**PROBLEM DETAILS:** Copy all lines below containing "كمصدر".

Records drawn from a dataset

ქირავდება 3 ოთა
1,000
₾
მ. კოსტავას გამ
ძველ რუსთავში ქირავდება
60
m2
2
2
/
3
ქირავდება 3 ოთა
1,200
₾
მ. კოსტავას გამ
...
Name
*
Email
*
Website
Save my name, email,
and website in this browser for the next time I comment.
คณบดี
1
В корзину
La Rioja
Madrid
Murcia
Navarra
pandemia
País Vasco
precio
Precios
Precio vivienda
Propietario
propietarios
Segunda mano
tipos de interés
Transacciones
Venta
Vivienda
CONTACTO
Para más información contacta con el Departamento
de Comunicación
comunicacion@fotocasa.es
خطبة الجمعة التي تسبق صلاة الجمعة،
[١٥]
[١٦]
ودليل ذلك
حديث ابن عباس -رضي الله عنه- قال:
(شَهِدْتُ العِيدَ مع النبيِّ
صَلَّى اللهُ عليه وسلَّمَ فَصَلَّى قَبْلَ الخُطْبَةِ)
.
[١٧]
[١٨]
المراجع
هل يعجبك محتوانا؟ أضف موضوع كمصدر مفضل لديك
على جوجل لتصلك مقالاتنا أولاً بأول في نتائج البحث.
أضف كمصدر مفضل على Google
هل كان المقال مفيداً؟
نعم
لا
--
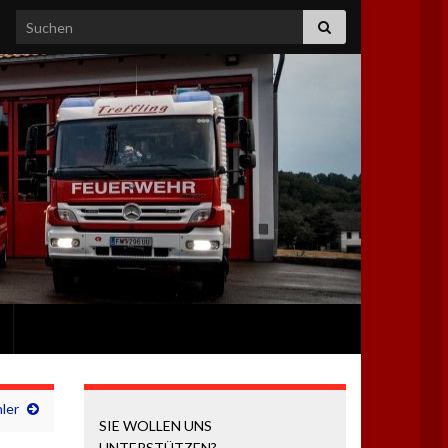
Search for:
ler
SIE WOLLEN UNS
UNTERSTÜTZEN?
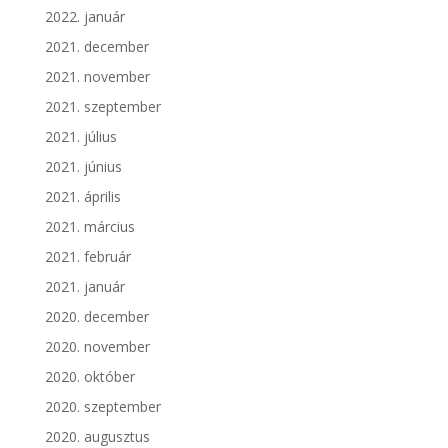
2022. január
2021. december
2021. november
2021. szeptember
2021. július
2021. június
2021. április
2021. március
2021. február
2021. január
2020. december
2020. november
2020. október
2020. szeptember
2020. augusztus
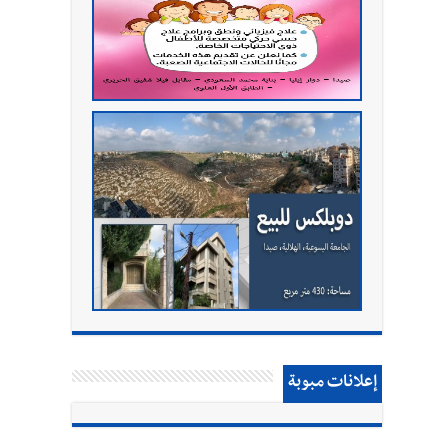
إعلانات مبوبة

**SOLVED PROBLEM:**
هل يعجبك محتوانا؟ أضف موضوع كمصدر مفضل لديك
أضف كمصدر مفضل على Google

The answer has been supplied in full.